Shamsher Singh and the rest of the former trustees transferred the property to the trust on May 8. It will continue as a gurdwara of the Sikhs.

“That was the idea from beginning,” said Harbhajan Singh, one of the former trustees, from Bethesda, Maryland. It was his dream, and the dream of many sangat members for many years to have a gurdwara there.

“We keep our fingers crossed that it will be run (successfully),” he added. “It’s up to Waheguru how he guides” its new trustees.

The trust paid about $2 million for the property, Daljit Singh said. It is a greater amount than the nearly $1.7 million mortgage because the trustees explained they had to borrow additional money to make the monthly payments, he said.

“They were very cooperative and helped us,” he said.

Daljit Singh, a medical doctor, is also planning to collaborate with other Sikh physicians in the area to establish a free medical clinic at the gurdwara, he said. And a museum is in the works for the future.

But for now, he and the sangat are repairing the neglected building for Akhand Paath this weekend to thank Waheguru. In the near future, they will focus on cleaning the building, adding a dome and creating a big sign with a new name.

What do you think of “Sikh Gurdwara?” he asked. “It makes a convincing message.” The word “Sikh” should be prominent because people mistake Sikhs for Muslim, he said. That was especially apparent last year during the Wisconsin shooting tragedy. And the word “Gurdwara” will force people to find out what it means. Perhaps it would encourage the public to call a Sikh place of worship a gurdwara, not a temple.

The gurdwara will be run like a “business enterprise,” he added. It will be governed by the by-laws of the trust. And, Bhai Surinder Singh will return as its full-time, salaried keertanyaa.

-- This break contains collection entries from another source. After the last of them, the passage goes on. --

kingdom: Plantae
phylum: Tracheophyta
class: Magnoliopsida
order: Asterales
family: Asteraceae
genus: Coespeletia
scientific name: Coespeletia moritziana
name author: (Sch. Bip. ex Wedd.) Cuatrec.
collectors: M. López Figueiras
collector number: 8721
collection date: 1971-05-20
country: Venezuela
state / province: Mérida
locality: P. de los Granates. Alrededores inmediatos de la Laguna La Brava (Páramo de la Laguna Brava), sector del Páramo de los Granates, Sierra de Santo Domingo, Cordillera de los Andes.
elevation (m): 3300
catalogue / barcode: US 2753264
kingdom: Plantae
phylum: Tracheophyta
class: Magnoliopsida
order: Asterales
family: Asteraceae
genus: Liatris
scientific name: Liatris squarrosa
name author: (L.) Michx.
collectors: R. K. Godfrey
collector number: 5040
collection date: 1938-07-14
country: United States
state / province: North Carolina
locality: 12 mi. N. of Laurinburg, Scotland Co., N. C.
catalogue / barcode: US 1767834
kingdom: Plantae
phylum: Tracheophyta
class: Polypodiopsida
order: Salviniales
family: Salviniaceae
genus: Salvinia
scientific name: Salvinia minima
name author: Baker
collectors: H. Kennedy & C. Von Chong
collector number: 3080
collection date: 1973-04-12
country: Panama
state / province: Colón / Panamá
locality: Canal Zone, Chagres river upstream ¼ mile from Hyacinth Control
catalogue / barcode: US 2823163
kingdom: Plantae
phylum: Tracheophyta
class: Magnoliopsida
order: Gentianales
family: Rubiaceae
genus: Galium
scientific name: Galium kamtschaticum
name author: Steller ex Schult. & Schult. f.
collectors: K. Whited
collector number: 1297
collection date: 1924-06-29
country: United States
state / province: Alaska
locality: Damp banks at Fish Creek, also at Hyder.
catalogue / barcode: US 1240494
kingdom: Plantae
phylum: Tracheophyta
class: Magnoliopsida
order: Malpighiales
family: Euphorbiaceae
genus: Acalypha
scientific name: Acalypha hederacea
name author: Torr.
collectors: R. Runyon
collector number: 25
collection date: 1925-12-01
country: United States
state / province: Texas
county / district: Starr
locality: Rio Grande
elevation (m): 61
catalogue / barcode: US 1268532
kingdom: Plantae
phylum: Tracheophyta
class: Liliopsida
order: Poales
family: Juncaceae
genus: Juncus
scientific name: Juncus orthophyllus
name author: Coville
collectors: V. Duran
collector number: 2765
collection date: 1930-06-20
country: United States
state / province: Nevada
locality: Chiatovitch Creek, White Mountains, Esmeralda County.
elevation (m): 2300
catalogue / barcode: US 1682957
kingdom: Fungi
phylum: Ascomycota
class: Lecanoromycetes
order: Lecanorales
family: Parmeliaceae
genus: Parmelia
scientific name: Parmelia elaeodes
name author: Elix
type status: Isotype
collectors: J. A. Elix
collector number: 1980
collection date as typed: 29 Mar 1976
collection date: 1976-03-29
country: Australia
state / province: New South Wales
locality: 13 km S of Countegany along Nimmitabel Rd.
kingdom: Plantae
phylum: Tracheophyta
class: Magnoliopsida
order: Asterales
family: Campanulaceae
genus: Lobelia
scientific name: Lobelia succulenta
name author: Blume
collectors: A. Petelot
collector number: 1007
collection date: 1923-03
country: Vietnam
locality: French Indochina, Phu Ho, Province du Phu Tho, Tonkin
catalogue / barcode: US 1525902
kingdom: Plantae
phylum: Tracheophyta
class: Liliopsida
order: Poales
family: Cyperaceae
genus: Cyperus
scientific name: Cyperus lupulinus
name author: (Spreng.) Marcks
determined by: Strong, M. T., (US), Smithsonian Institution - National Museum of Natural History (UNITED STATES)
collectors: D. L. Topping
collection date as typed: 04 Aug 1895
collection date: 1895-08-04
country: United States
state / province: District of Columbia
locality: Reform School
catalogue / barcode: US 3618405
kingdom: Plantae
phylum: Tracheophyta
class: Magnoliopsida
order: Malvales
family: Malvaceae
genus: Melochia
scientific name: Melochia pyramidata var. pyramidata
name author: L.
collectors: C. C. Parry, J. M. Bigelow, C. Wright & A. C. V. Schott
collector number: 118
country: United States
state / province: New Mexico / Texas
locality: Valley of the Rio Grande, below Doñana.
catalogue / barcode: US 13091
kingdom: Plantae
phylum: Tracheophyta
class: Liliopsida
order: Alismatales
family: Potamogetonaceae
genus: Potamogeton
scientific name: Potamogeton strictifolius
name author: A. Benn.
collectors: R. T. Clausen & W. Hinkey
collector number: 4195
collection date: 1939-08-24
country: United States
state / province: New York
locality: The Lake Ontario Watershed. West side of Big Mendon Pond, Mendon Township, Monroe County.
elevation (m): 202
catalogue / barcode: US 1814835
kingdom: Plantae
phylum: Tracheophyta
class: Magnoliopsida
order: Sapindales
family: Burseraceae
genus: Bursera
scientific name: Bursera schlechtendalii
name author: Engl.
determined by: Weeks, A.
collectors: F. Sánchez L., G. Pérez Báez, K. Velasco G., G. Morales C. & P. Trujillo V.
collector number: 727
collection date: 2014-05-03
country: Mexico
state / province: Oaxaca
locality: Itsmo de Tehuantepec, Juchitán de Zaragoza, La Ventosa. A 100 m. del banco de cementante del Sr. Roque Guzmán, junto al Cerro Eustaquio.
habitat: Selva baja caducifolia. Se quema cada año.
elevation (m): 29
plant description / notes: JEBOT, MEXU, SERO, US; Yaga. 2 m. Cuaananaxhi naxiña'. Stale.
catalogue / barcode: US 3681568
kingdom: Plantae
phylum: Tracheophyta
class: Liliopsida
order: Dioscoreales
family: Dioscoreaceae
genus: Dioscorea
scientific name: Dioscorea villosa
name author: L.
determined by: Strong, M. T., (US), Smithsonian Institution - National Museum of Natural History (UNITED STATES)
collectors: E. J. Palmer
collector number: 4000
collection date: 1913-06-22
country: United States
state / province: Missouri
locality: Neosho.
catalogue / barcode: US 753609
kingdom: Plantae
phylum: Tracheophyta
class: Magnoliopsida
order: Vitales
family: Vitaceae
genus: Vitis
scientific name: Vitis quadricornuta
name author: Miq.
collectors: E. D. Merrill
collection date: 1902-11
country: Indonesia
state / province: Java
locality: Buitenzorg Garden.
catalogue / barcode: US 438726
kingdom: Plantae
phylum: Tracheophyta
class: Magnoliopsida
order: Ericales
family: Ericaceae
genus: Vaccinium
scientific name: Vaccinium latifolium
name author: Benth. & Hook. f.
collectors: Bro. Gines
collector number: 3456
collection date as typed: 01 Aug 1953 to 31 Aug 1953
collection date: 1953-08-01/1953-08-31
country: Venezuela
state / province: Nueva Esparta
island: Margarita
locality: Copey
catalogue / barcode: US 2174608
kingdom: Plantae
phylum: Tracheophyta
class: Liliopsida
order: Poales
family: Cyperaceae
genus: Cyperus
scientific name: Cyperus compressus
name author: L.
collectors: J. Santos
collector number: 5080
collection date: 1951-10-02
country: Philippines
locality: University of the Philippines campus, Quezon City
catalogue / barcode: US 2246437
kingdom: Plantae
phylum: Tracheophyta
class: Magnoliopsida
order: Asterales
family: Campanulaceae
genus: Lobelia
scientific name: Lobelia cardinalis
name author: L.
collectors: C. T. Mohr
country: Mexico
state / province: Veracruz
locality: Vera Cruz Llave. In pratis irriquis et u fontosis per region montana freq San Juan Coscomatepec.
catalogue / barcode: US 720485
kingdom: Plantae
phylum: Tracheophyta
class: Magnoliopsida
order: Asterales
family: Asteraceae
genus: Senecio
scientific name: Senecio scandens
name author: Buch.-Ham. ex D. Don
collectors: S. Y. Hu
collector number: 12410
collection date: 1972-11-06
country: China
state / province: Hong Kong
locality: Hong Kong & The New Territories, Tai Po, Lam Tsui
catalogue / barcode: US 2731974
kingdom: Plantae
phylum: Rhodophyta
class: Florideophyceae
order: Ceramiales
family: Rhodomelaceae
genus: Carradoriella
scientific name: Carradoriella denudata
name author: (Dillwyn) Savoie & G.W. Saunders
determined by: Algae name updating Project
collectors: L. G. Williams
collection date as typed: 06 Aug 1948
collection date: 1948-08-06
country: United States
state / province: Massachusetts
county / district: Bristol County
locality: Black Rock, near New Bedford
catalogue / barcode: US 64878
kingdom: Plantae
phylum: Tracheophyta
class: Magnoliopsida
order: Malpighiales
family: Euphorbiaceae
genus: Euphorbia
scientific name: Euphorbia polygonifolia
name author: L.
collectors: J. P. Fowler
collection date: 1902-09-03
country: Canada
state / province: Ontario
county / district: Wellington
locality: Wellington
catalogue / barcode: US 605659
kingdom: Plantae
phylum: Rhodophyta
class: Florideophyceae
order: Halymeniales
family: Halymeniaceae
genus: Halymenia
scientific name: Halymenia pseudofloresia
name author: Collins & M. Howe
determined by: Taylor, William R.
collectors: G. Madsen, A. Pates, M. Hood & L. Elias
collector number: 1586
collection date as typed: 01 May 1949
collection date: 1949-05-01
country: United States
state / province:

“This is a new beginning, a kind of a next step for Pingalwara and a new beginning for the Sawhney family.”

The gurdwara will be a family affair. Daljit Singh’s niece, Harpreet Kaur Chadha, will be in charge for religious affairs. And his sister, Jatinder Kaur Dusaj, will be in charge of financial affairs. There will be no other officers such as president or secretary, he said. Everyone will be called “sayvaadhaar.”